Kyle Smith, in his book Cult of the Dead: A Brief History of Christianity, essentially embraces the argument that Nietzsche makes. Smith argues that Christianity is indeed a death cult, a cult of the dead, or a mortuary cult that’s endured for thousands of years. But Smith doesn’t see this as an insult. Instead, he’s open to exploring what might be beautiful about this. Smith points out the fact that Christianity was forged on the bodies of martyrs, who died for their faith. And it’s a form of worship that has always been attentive to the dead (often to the physical relics and remains of their actual bodies). This is the part of Christianity that can’t see anything like a divine temporality, except if one passes through death—the idea that even in the dead wood of the deadly cross, there is still something kindling that might look like life. Honestly, I feel kind of sorry for Christians who think that all their religion offers them is some ideal of pure life, and not a tradition that helps them think about and cope with death, or a way to feel connected with the dead.
The cult of the dead that Smith describes is a death cult in a crucial and important sense: it’s describing a long-standing tradition of burial, and of coming into relation with the dead. A death cult may often describe, in the language of today, a group of people whose views seem morbid (perhaps to the point of violence). But the same term has, for a much longer time, also described a social and cultural practice for respecting and relating to the dead. Some would argue (and I tend to agree) that American culture today is, for the most part, lacking in the latter sort of death cult. Older traditions for observing the grief that comes with death, and for finding ways to keep open relationships between the living and the dead, are lacking in our culture today. Demonizing death only contributes to this lack.
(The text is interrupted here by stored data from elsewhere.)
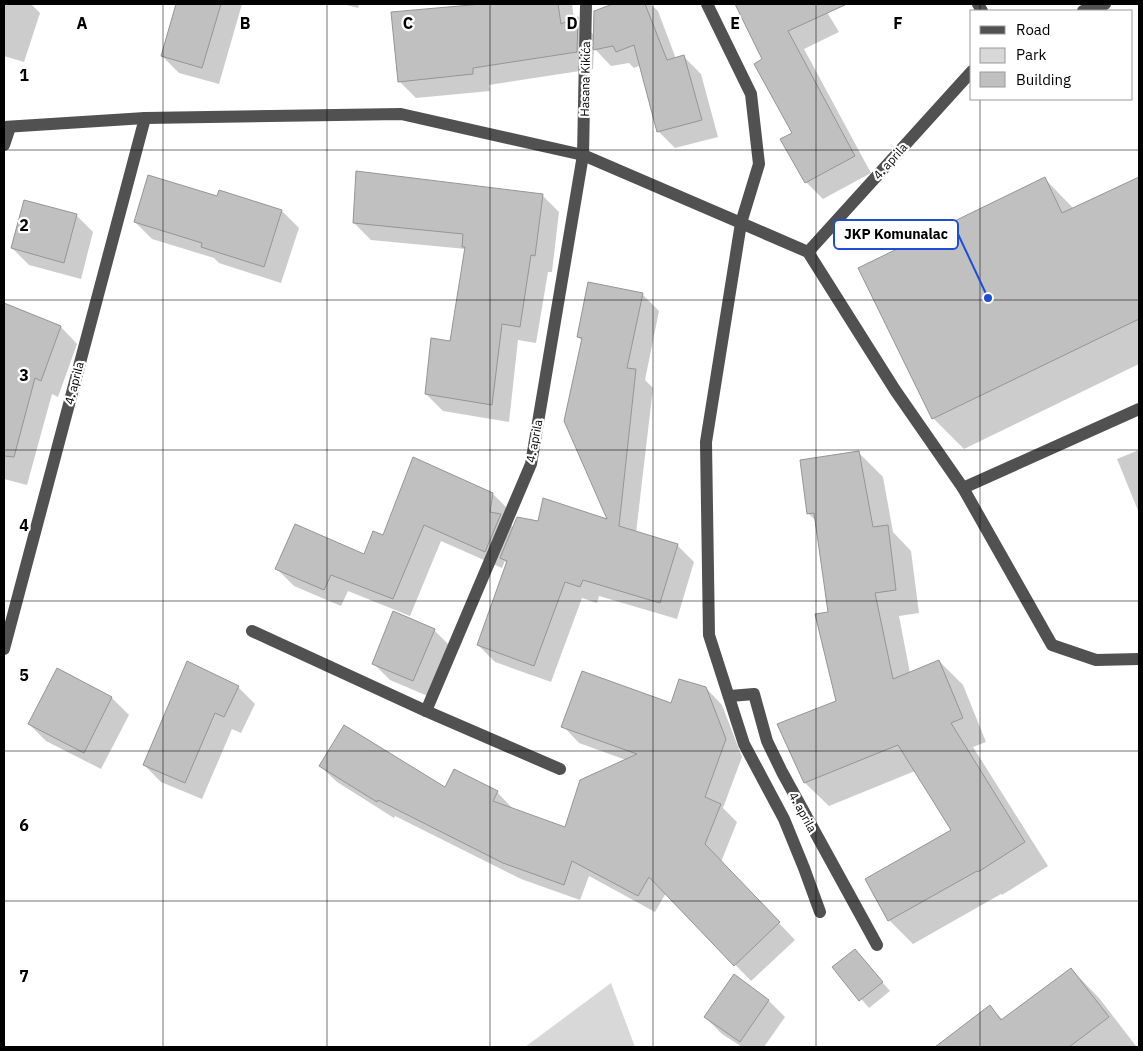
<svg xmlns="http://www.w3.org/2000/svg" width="1143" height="1051" font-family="'IBM Plex Sans',sans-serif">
  <rect width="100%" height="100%" fill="#fff"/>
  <path fill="#d8d8d8" d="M 611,983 L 635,1047 L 525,1047 Z"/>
  <g fill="#0003">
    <path d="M 4,4 L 31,4 L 40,13 L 24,62 L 4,56 Z"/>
    <path d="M 177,4 L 242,4 L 219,84 L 179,73 L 162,56 Z"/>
    <path d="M 343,4 L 359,4 L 358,8 Z"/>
    <path d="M 474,4 L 572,4 L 574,20 L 577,19 L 595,36 L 595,12 L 616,4 L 650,4 L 658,11 L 676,59 L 684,57 L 701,74 L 718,137 L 675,148 L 658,131 L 641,65 L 634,68 L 629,63 L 611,66 L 594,48 L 593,69 L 489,85 L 490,91 L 416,98 L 399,81 L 475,6 Z"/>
    <path d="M 737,4 L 822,4 L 839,32 L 804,49 L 871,173 L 823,199 L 806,182 L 794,134 L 764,60 Z"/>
    <path d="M 1045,179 L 1074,209 L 1139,179 L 1139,364 L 964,449 L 933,418 Z"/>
    <path d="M 220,191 L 282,211 L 299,228 L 281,283 L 219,263 L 214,258 L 152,239 L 135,222 L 218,198 Z"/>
    <path d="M 542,195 L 559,212 L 552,272 L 548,272 L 536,343 L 518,340 L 509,422 L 443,411 L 426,394 L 451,343 L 466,249 L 371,240 L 354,223 Z"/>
    <path d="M 76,215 L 93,232 L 81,279 L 29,265 L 12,248 Z"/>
    <path d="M 642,294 L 659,311 L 645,380 L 653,388 L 636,533 L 677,545 L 694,562 L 677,619 L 599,596 L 597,603 L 582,598 L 551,682 L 495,662 L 478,645 L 507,564 L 505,561 L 502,568 L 441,541 L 410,616 L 348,591 L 341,606 L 294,586 L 277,569 L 364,556 L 384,537 L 493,494 L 510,511 L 508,522 L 514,528 L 539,522 L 609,521 L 583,342 L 578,337 Z"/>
    <path d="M 5,305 L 61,327 L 77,344 L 58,397 L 52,394 L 27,485 L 4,479 Z"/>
    <path d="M 1139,450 L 1139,513 L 1117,459 Z"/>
    <path d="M 859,453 L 883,477 L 893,532 L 911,551 L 919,613 L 899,616 L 910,673 L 939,661 L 963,685 L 986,742 L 973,747 L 1048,866 L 1002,895 L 1001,894 L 913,944 L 889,920 L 953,830 L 915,771 L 829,806 L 805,783 L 838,702 L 830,612 L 816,521 L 808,513 Z"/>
    <path d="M 434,630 L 451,647 L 430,697 L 390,680 L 373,663 Z"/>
    <path d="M 57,670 L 112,698 L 129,715 L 101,769 L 46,741 L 29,724 Z"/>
    <path d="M 238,687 L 255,704 L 241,733 L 232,729 L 202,799 L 161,782 L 144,765 Z"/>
    <path d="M 706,688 L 722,705 L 742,757 L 723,808 L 737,822 L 721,862 L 795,940 L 751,981 L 666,893 L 655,912 L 589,876 L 580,900 L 521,879 L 395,816 L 394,818 L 337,782 L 320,766 L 445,789 L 497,792 L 513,809 L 566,828 L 626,760 L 579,743 L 563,726 L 672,704 Z"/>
    <path d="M 855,951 L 890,991 L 869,1008 L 834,967 Z"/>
    <path d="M 1071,969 L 1099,998 L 1136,1046 L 1134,1047 L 960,1047 L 951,1036 L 990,1007 L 1003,1020 Z"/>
    <path d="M 769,1001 L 785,1017 L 764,1047 L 742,1047 L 722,1034 L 705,1017 Z"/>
  </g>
  <g fill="#c0c0c0" stroke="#959595">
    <path d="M 176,4 L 221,4 L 202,68 L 161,56 Z"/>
    <path d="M 482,4 L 558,4 L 561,24 L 578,17 L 577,52 L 473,68 L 473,74 L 398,82 L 391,12 Z"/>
    <path d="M 613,4 L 645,4 L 667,60 L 684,55 L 702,120 L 657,132 L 634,45 L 616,52 L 613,46 L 593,50 L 594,11 Z"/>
    <path d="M 735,4 L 847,4 L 788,31 L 855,156 L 805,183 L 780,139 L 792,133 L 754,64 L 762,59 Z"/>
    <path d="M 356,171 L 543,194 L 535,256 L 531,255 L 520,327 L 502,324 L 492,405 L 425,394 L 431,338 L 450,341 L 465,247 L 462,247 L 463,234 L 353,223 Z"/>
    <path d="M 148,175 L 217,196 L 219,190 L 282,210 L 264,267 L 201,247 L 202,243 L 134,222 Z"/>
    <path d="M 1045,177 L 1062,213 L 1139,177 L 1139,319 L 932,419 L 858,268 Z"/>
    <path d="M 24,200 L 77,214 L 64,263 L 11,248 Z"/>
    <path d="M 588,282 L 643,293 L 627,368 L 636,369 L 619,526 L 678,544 L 660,603 L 583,580 L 580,587 L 565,582 L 534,666 L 477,645 L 507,561 L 500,558 L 517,517 L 538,521 L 543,498 L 607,519 L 564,421 L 582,338 L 577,337 Z"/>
    <path d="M 4,303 L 61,326 L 41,381 L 35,378 L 14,457 L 4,456 Z"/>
    <path d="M 859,451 L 873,527 L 888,525 L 896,590 L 875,593 L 893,679 L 939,660 L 963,718 L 951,723 L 1025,842 L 978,872 L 977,871 L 888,921 L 865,879 L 951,830 L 898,745 L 804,783 L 777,724 L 836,701 L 815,614 L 828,612 L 814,513 L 807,514 L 800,460 Z"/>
    <path d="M 413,457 L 493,493 L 490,512 L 501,514 L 485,552 L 424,525 L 393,599 L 331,575 L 324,590 L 275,569 L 295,524 L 364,554 L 373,531 L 383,535 Z"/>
    <path d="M 393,611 L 435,629 L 413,681 L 372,664 Z"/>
    <path d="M 187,661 L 239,686 L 224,717 L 215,713 L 185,783 L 143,765 Z"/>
    <path d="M 57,668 L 112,697 L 84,753 L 28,724 Z"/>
    <path d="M 582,671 L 671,703 L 679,679 L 706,687 L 726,739 L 705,797 L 721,804 L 705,844 L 780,922 L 734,966 L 649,877 L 638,896 L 572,861 L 564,885 L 503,863 L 378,800 L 377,802 L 319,766 L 344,725 L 445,787 L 454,769 L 498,791 L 493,801 L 565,827 L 580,780 L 637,754 L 561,727 Z"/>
    <path d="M 855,949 L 883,982 L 859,1001 L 832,967 Z"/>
    <path d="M 1071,968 L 1109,1017 L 1069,1047 L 935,1047 L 990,1005 L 1001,1020 Z"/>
    <path d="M 734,974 L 769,1000 L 740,1042 L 704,1017 Z"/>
  </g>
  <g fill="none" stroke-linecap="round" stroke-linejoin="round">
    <g stroke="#515151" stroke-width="12">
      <path d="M 707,4 L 751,94 L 759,164 L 741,223 L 808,252 L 895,390 L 963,488 L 1052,645 L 1096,660 L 1139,659"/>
      <path d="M 978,4 L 982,11"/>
      <path d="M 1083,11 L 1105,4"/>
      <path d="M 4,127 L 145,118 L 401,114 L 583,155 L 741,223 L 706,442 L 709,635 L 744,744 L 784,819 L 804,868 L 820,912"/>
      <path d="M 4,145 L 10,127"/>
      <path d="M 808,252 L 972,71"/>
      <path d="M 963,488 L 1139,409"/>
      <path d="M 252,631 L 426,711 L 531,464 L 583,155 L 586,4"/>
      <path d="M 4,649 L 145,118"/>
      <path d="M 730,696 L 754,694 L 767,741 L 782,772 L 877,945"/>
      <path d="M 426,711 L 560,769"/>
    </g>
  </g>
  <path fill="none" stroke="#000" stroke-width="1" stroke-opacity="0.55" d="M 163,4 L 163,1047M 327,4 L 327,1047M 490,4 L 490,1047M 653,4 L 653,1047M 816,4 L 816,1047M 980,4 L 980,11M 980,99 L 980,1047M 4,150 L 1139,150M 4,300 L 1139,300M 4,450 L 1139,450M 4,601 L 1139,601M 4,751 L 1139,751M 4,901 L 1139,901"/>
  <g text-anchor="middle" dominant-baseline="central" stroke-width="4.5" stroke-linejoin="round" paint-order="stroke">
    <g font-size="12" fill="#000" stroke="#fff">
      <text transform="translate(585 79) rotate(-89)">Hasana Kikića</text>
      <text transform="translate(890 161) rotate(-48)">4. aprila</text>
      <text transform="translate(74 383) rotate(-75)">4. aprila</text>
      <text transform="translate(534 441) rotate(-79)">4. aprila</text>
      <text transform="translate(803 812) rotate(61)">4. aprila</text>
    </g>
  </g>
  <g font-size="16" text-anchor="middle" font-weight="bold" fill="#000" stroke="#fff" stroke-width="4.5" stroke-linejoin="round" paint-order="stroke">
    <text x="82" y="29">A</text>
    <text x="245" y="29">B</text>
    <text x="408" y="29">C</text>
    <text x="572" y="29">D</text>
    <text x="735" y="29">E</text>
    <text x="898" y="29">F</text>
    <text x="24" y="81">1</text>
    <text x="24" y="231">2</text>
    <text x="24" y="381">3</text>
    <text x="24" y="531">4</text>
    <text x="24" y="681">5</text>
    <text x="24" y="831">6</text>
    <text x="24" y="982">7</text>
  </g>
  <path fill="none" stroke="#1d4ed8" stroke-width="2" d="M988 298L958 234"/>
  <circle fill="#1d4ed8" stroke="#fff" stroke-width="2" cx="988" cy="298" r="5"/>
  <rect fill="#fff" stroke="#1d4ed8" stroke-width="2" x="834" y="220" width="124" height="29" rx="5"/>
  <g font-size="14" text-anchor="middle" font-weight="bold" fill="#000">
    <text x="896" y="239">JKP Komunalac</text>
  </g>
  <rect width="1143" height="1051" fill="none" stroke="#000000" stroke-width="10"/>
  <rect x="970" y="10" width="162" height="90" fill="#ffffff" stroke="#999999"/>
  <rect x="980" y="26" width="25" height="8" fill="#515151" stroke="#999999"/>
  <text x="1016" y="35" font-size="15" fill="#000000">Road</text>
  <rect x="980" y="48" width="25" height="15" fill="#d8d8d8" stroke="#999999"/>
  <text x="1016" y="60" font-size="15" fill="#000000">Park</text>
  <rect x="980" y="72" width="25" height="15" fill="#c0c0c0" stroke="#999999"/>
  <text x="1016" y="85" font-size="15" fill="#000000">Building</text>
</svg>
My training in religious studies and theology has taught me to be skeptical when someone throws around the term “cult.” The term has, for a long time, been used to identify a form of heresy: something that goes against whatever has come to be accepted by the mainstream. It’s a simple, easy, and off-handed way to cast a group of people in a position of shame. Of course, there are some groups of people whose violent ideologies need to be critiqued. But offhand dismissal isn’t the same thing as critique.